[Work required]: Apart from the images, repeat the data below exactly as written.

(Records from a collection)
Content starts
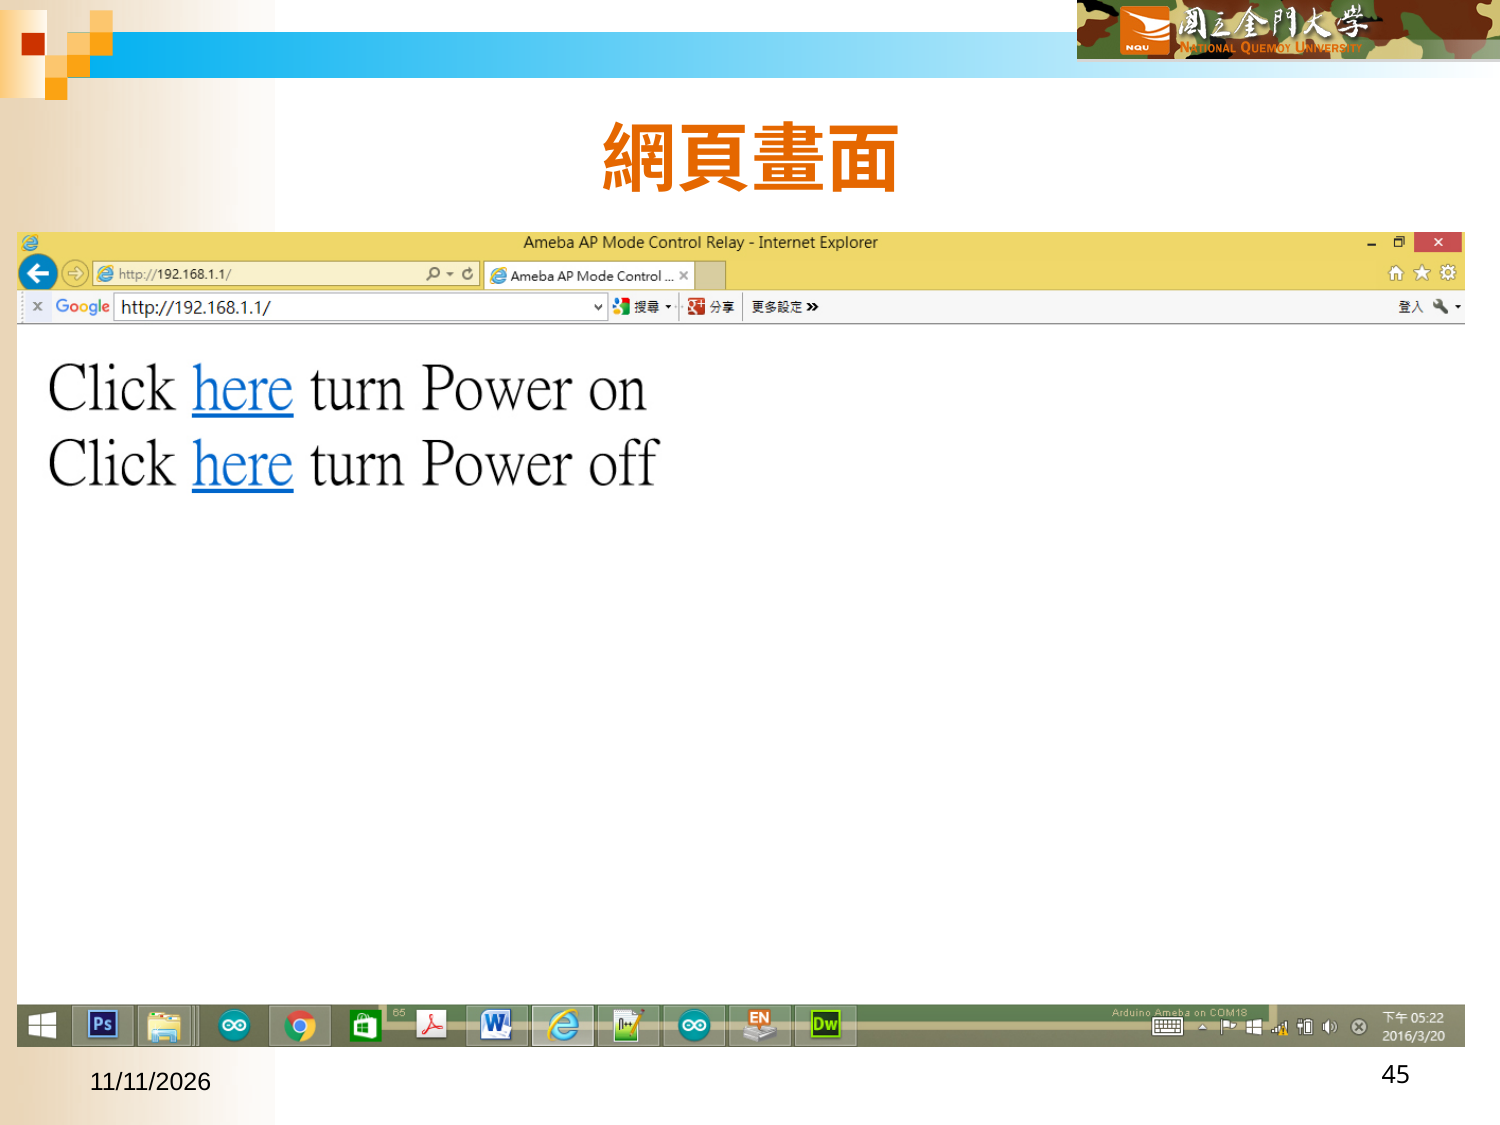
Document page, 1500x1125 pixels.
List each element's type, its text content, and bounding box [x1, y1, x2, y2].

text_box 2016/10/3 [75, 1055, 425, 1103]
picture [17, 232, 1465, 1047]
title 網頁畫面 [76, 42, 1427, 231]
text_box 45 [1074, 1055, 1425, 1100]
picture [1077, 0, 1500, 62]
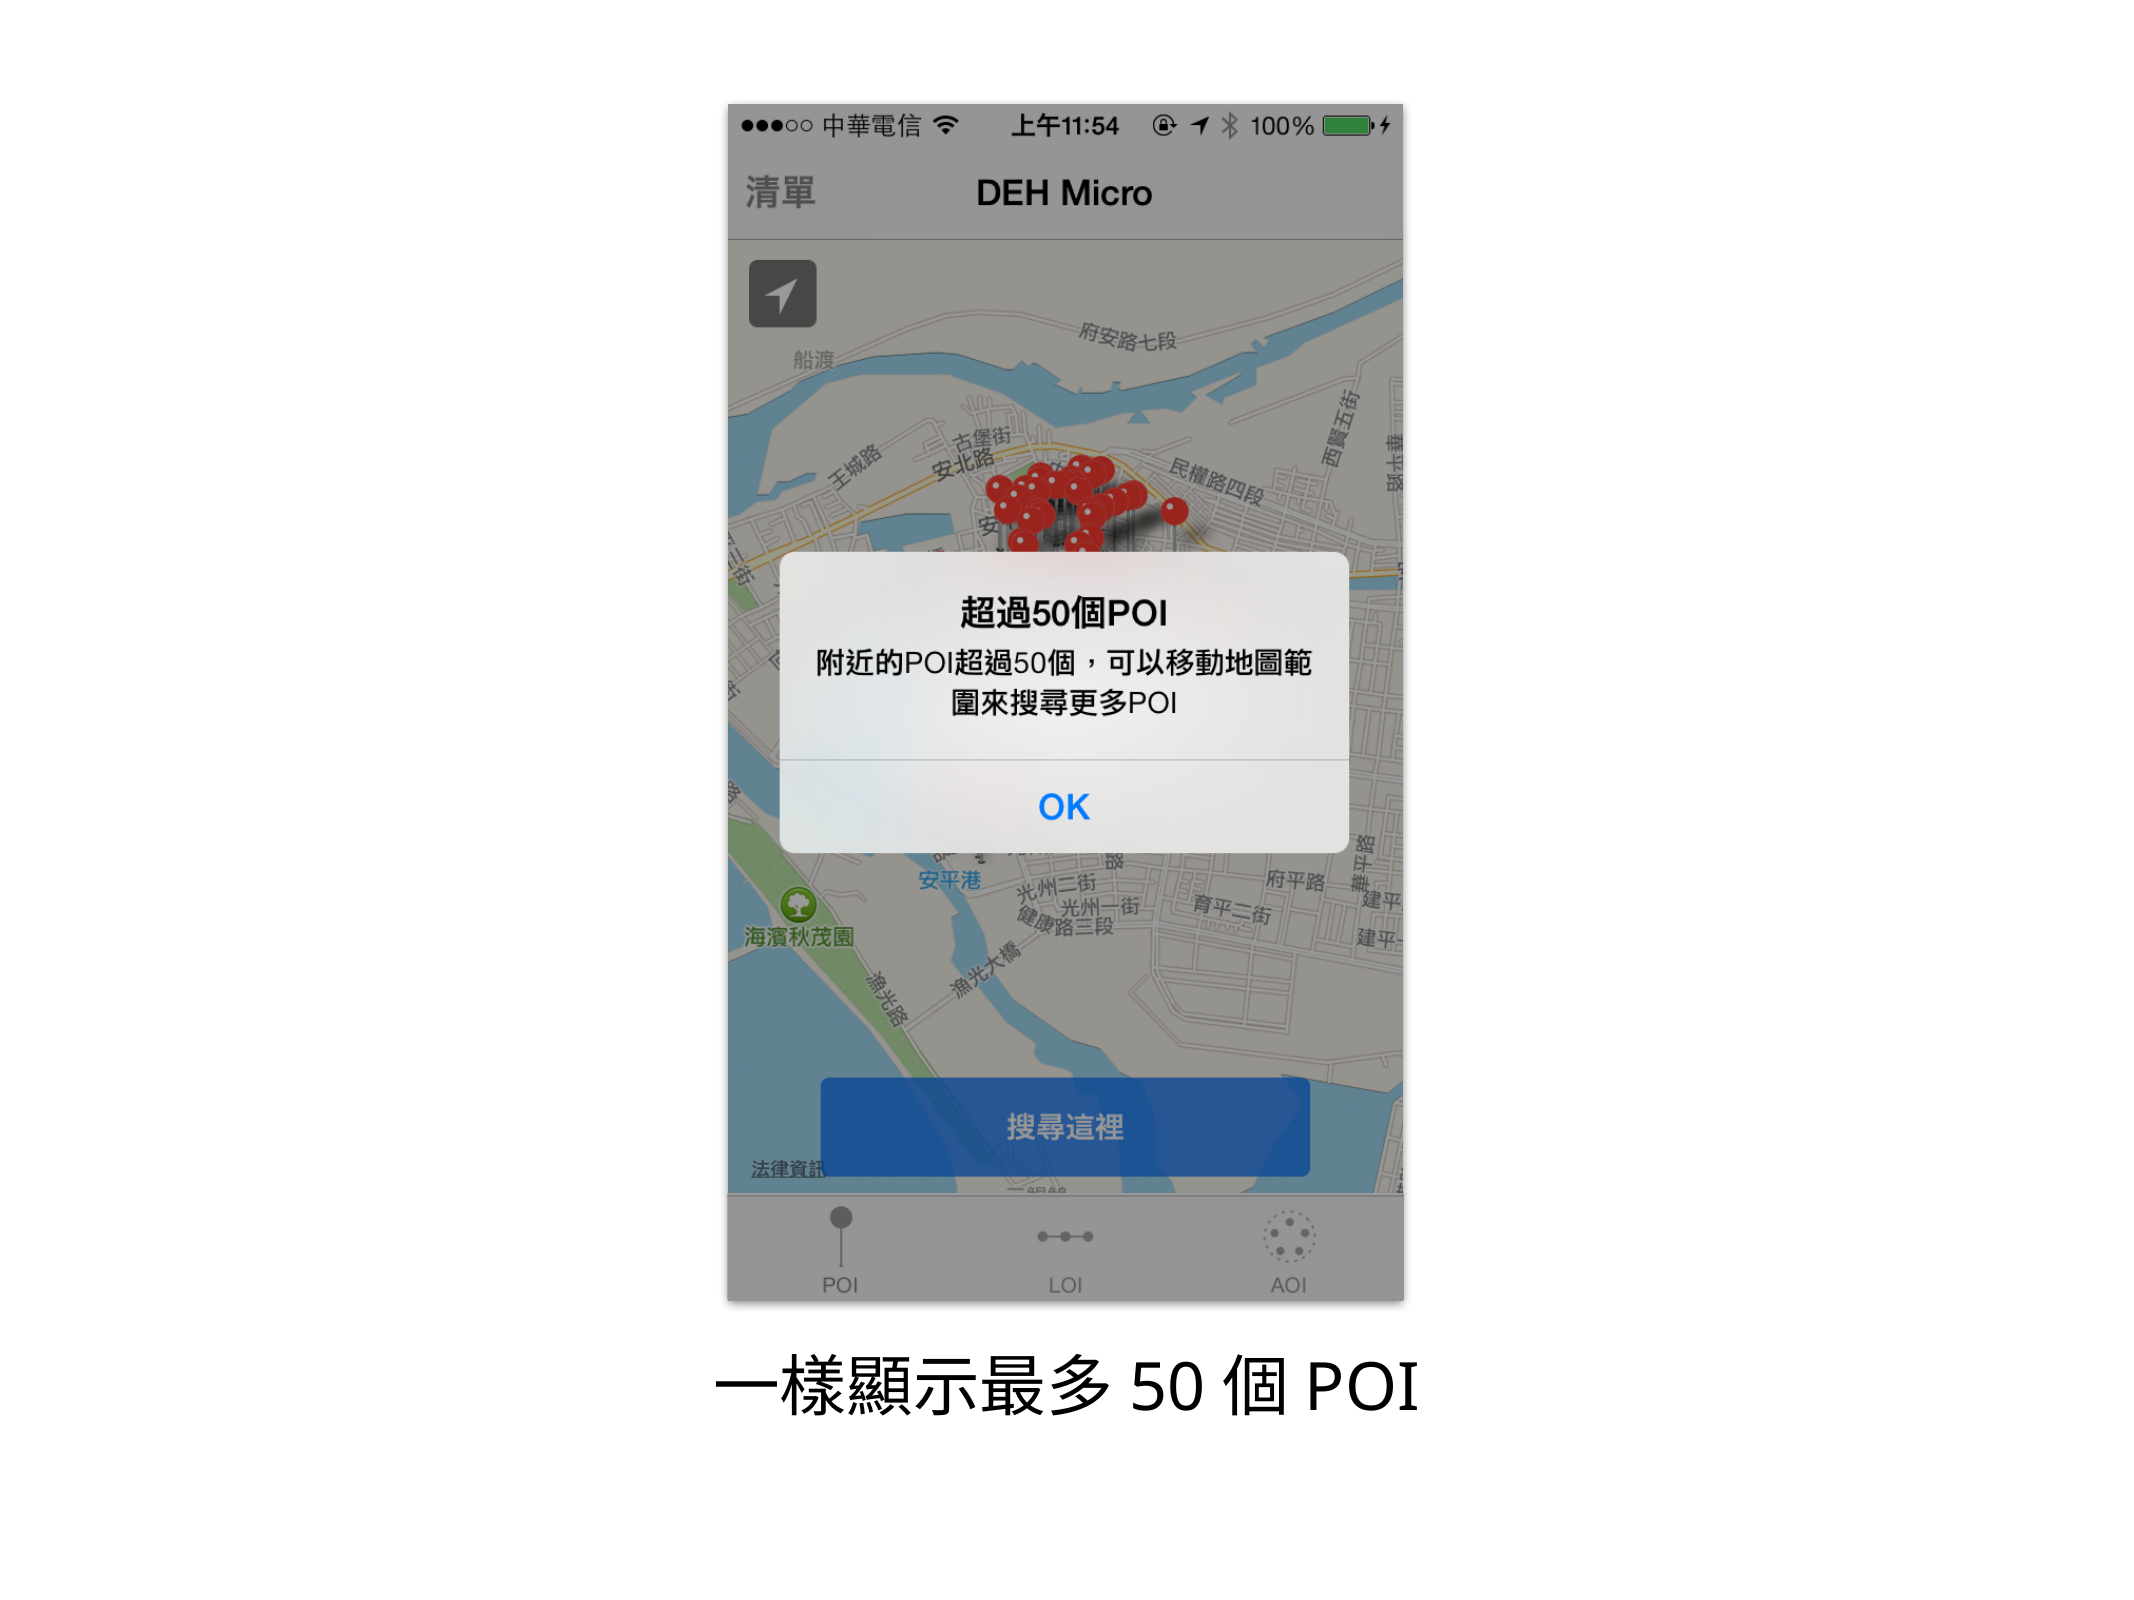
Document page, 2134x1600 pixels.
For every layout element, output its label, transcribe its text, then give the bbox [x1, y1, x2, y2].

picture [726, 103, 1405, 1301]
list 一樣顯示最多50個POI [207, 1343, 1926, 1530]
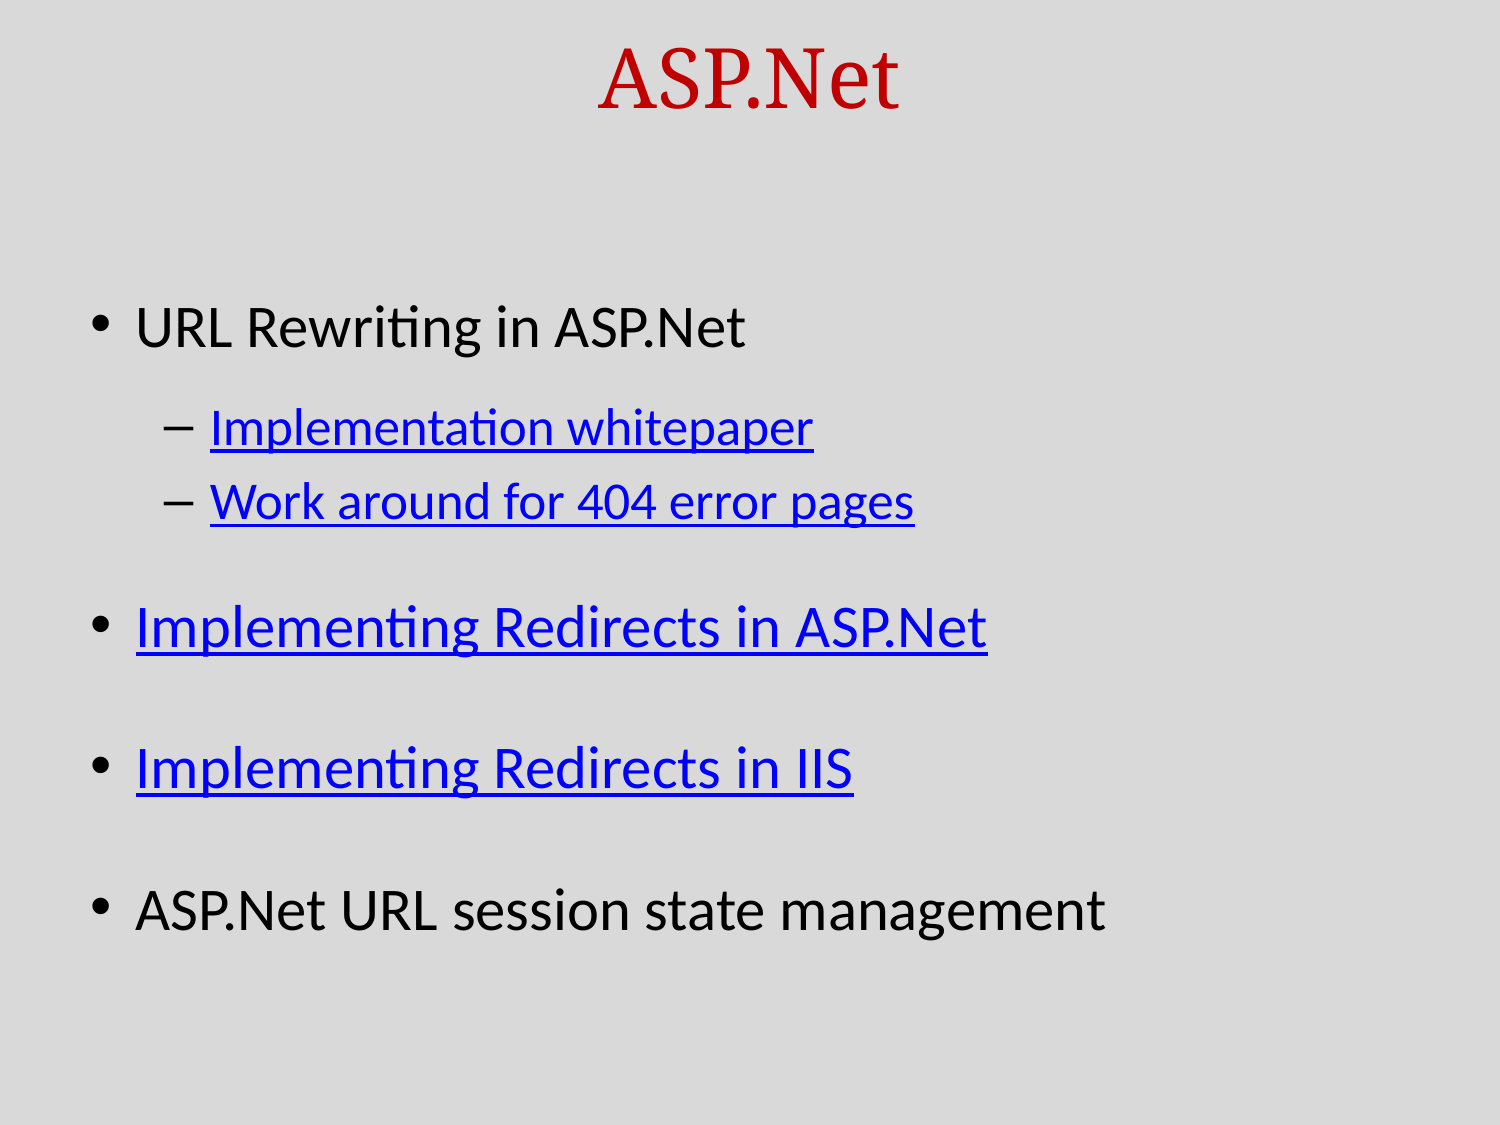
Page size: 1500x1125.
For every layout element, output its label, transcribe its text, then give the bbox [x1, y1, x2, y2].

title ASP.Net [75, 24, 1425, 125]
list URL Rewriting in ASP.Net Implementation whitepaper Work around for 404 error pages Implementing Redirects in ASP.Net Implementing Redirects in IIS ASP.Net URL session state management [75, 212, 1425, 955]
Content ends
[Result]:
Document page, 1500x1125 pixels.
List each element's type, its text content, and bounding box [x1, y1, x2, y2].

text_box 2016/10/3 [75, 1055, 425, 1103]
picture [17, 232, 1465, 1047]
title 網頁畫面 [76, 42, 1427, 231]
text_box 45 [1074, 1055, 1425, 1100]
picture [1077, 0, 1500, 62]
Document page, 2134x1600 pixels.
For every layout element, output its label, transcribe its text, then give the bbox [x1, y1, x2, y2].

picture [726, 103, 1405, 1301]
list 一樣顯示最多50個POI [207, 1343, 1926, 1530]
Page size: 1500x1125.
For every layout element, output its label, transcribe its text, then give the bbox [x1, y1, x2, y2].

title ASP.Net [75, 24, 1425, 125]
list URL Rewriting in ASP.Net Implementation whitepaper Work around for 404 error pages Implementing Redirects in ASP.Net Implementing Redirects in IIS ASP.Net URL session state management [75, 212, 1425, 955]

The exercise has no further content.